Limiar perigoso


Os EUA confirmaram no início do mês a suspensão da participação no Tratado de eliminação de armas nucleares de curto e médio alcance. Dentro de seis meses será muito provavelmente consumado o abandono unilateral do acordo assinado em 1987 com a URSS que levou à eliminação completa dos mísseis nucleares terrestres com um raio de acção de 500 a 5500 quilómetros detidos pelas duas maiores potências militares – hoje os Estados Unidos e a Rússia. O fim do INF (acrónimo em inglês) é mais uma machadada na arquitectura internacional de controlo e redução de armas e um enorme passo no relançamento desenfreado da corrida armamentista.

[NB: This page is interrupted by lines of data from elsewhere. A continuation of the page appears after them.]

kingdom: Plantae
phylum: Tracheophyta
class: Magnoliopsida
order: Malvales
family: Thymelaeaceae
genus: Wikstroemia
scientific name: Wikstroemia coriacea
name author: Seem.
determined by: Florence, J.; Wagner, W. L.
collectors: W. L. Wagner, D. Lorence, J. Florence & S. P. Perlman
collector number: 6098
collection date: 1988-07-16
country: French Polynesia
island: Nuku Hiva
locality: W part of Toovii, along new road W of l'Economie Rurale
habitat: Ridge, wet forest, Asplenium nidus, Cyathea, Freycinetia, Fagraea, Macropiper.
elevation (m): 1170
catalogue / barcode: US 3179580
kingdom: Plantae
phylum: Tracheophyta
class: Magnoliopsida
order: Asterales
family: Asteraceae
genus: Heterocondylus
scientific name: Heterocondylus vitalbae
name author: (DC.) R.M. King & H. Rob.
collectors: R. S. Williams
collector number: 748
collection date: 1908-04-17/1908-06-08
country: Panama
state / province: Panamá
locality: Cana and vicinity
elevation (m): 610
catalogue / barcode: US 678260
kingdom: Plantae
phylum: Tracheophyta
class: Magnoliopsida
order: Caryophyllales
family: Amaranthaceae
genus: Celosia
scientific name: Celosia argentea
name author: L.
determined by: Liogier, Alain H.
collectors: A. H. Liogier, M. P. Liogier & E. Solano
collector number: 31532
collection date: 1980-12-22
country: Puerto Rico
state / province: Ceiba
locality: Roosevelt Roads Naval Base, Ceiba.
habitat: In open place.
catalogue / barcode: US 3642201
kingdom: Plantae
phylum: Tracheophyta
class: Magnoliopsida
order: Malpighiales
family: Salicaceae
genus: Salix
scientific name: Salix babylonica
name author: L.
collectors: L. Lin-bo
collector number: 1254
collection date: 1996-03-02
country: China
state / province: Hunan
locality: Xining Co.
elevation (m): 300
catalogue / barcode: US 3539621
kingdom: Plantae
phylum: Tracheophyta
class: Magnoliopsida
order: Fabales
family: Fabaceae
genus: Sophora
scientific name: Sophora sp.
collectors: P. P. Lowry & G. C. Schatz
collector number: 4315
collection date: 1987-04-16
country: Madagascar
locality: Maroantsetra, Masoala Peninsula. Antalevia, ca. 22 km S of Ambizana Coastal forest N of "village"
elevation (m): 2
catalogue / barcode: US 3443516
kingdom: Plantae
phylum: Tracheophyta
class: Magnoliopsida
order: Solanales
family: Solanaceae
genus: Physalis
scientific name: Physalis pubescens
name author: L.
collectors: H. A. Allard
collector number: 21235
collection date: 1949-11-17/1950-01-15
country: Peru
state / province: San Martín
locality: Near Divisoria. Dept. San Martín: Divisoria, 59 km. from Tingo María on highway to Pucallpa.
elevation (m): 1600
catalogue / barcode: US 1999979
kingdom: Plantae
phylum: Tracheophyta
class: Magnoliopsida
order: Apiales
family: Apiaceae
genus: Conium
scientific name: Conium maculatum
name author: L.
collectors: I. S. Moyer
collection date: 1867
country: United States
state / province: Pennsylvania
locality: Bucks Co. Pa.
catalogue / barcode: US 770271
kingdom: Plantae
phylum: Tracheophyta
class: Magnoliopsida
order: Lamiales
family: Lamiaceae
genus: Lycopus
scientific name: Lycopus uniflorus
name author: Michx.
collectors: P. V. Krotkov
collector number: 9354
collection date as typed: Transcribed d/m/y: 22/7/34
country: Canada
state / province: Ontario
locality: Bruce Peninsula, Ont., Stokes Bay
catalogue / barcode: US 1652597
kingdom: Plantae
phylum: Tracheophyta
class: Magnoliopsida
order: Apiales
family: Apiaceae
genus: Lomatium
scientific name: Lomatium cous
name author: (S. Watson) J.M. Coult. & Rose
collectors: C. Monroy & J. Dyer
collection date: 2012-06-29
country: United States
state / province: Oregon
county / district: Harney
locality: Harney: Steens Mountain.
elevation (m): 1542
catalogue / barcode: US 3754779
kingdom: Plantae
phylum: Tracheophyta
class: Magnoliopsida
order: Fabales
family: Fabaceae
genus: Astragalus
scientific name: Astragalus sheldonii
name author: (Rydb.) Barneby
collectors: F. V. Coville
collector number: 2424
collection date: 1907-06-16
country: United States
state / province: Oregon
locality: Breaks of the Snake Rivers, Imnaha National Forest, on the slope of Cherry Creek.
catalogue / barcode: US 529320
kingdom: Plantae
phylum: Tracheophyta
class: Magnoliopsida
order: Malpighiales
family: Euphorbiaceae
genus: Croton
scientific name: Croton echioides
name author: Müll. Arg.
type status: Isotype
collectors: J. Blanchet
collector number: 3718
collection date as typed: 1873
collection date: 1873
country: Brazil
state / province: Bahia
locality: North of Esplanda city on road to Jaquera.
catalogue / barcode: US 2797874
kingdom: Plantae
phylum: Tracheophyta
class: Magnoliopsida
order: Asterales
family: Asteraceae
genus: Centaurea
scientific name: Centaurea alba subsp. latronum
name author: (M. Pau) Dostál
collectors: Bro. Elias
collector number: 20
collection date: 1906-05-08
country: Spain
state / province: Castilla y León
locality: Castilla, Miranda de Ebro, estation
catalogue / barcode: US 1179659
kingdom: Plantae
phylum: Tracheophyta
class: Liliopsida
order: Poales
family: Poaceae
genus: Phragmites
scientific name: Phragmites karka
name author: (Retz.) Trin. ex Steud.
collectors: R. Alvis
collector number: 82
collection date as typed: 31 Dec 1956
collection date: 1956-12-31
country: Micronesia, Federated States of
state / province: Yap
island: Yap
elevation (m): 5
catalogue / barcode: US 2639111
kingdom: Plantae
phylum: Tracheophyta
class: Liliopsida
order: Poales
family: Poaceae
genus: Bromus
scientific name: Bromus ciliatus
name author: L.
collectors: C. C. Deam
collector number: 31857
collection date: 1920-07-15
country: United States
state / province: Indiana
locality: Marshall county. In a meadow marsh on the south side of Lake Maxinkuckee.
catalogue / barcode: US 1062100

A geração que cresceu e entrou na vida adulta nos anos 80 - é o caso do autor destas linhas - recorda-se bem do clima de tensão então prevalecente na Europa. No auge da Guerra Fria, da ‘confrontação Leste/Oeste’ e da instalação na Alemanha dos mísseis norte-americanos Pershing II, o perigo de apocalipse nuclear não era descurado como uma hipótese remota. O movimento da paz era uma força com importante expressão na Europa. Hoje, as ameaças colocadas à segurança internacional e paz mundial não são menores. Mas, o sentimento de alarme em relação à defesa da paz e a consciência social das ameaças de uma guerra destrutiva de grandes proporções estão muito aquém, tornando a situação mais complexa e perigosa.

A Casa Branca aponta a Rússia como culpada do novo lanço militarista que se ergue dos escombros do INF. Os seus argumentos carecem de credibilidade. O escaqueirar do INF está na linha do verdadeiro rombo estratégico para a segurança global representado pela saída dos EUA do Tratado de Defesa Antimíssil, em 2002, e da investida actual rumo à militarização do espaço. Não é desligável da própria cavalgada para Leste da NATO que prossegue até aos nossos dias com o recente anúncio da adesão macedónia – resultante não só da guerra contra a Jugoslávia de 1999, mas também da mais despudorada operação de ingerência e pressão sobre o país balcânico. O fim do INF está pois na linha da nova realidade em que, como afirmou este fim-de-semana em Munique o secretário-geral da NATO, Stoltenberg, a Aliança transatlântica tem pela primeira vez tropas de combate posicionadas directamente junto às fronteiras russas, na Polónia e nos países bálticos, incluindo uma brigada blindada norte-americana. É esta também a linha intervencionista que conduziu ao golpe de Estado de 2014 na Ucrânia e à guerra no Donbass sob o fragor das hordas de choque neonazis.

Frenesim belicista que visa antes de mais a China e a Rússia (e a cooperação entre ambos). A morte do INF não é excepção neste desiderato, por muito que os falcões chorem lágrimas de crocodilo, insistindo na inversão da realidade.
Os EUA não desistem do objectivo de alcançar a supremacia militar absoluta a qualquer custo. Trump faz questão em mandar às malvas a Carta da ONU e afrontar o direito internacional. Aqui reside a real ameaça ‘revisionista’. Mais perigosa, ainda, à luz da angústia estratégica que assalta o imperialismo num tempo turbulento e de incerteza, marcado pelo espectro da estagnação económica e a alteração em curso da relação de forças mundial.